Rising prescription drug rates have been a major challenge for hospitals and health systems. A recent Premier survey showed that growing drug prices was a top concern for healthcare executives for the third year in a row.

Another survey from the healthcare industry group also revealed that 96 percent of healthcare executives reported significant growth in inpatient drug spending over the past five years, with rising prescription drug rates as the primary driver of budget increases.

The Vizient study showed that disease-modifying antirheumatic agents experienced the greatest price hike during the study’s timeframe, with an increase of 14.78 percent. Other therapeutic categories with significant prescription drug rate growth included:

• Immunomodulatory agents with a 9.06 boost

• Anti-neoplastic agents with a 4.75 percent growth

• Hematopoietic agents with a 1.53 percent increase

• Plasma critical care drugs with a price increase between 1.96 percent and 3.19 percent

• Infectious disease medications with a 0.66 percent increase

With increasing prescription drug rates, health system and hospital pharmacy leaders may be looking to healthcare cost reduction initiatives. However, persistent drug shortages may counter their progress with cutting costs, the study stated.

While the number of new drug shortages fell to 120 in 2016 from 142 the previous year and 185 in 2014, the number of active and ongoing drug shortages stabilized during the period.

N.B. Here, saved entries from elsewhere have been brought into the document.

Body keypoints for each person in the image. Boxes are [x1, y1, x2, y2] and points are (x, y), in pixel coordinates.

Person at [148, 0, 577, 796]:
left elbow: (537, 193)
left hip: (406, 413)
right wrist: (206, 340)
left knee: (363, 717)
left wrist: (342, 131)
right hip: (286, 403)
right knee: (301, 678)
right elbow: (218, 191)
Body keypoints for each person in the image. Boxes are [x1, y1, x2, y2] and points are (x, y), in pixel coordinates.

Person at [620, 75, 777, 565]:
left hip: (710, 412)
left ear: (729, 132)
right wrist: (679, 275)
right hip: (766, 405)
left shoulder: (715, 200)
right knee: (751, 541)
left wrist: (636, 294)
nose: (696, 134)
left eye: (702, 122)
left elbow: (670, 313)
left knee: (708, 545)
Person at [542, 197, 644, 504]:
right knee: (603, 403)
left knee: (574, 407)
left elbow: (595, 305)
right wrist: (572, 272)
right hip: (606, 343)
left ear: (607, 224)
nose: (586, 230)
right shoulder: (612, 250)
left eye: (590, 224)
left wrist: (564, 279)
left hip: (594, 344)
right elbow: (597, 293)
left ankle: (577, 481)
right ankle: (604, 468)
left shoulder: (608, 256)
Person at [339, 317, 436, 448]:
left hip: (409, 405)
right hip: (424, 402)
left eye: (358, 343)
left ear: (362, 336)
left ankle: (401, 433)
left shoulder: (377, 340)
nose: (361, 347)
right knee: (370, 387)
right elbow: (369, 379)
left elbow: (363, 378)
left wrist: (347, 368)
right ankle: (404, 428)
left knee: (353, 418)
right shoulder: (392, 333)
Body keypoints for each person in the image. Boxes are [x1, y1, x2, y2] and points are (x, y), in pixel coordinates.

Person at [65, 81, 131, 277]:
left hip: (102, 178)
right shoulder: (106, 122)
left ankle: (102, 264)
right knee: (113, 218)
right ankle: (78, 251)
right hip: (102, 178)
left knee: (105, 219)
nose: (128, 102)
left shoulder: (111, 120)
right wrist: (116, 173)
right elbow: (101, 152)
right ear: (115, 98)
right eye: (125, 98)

For example, the number of persisting drug shortages only declined by 10 from the fourth quarter of 2015 to the final quarter in 2016.

According to a 2016 Government Accountability Office (GAO) report, drug shortages primarily occurred between 2012 and 2015 because of a declining number of suppliers, supplier failures to comply with manufacturing rule, and manufacturers operating under low profit margins for generic drugs.

The study stated that the three factors are exacerbating drug shortages for critical care and emergency drugs as well as common, everyday products.

For instance, Pfizer announced in April 2017 that the company was experiencing a shortage of emergency drugs syringes, a staple of crash carts, emergency kits, and emergency medical service stocks. The shortage occurred after distribution and manufacturing issues with the third-party supplier of glass syringe components.

Since Pfizer is the top emergency drug syringe supplier in the market and its only other competitor does not have the capacity to meet demand during the shortage, clinicians should anticipate a further shortage as well as acquisition issues with related products, such as vials.

Researchers advised health system and hospital leaders to encourage their clinicians to conserve healthcare supplies and use alternatives when possible. One strategy could be to stop using sodium bicarbonate to buffer lidocaine for pain reduction. Instead, clinicians should only use it for critical cases, such as treating a tricyclic antidepressant overdose.

But researchers noted that many emergency and critical care products do not have many alternatives. Therefore, leaders should ensure that clinicians regularly review inventory and healthcare supply chain leaders place backorders.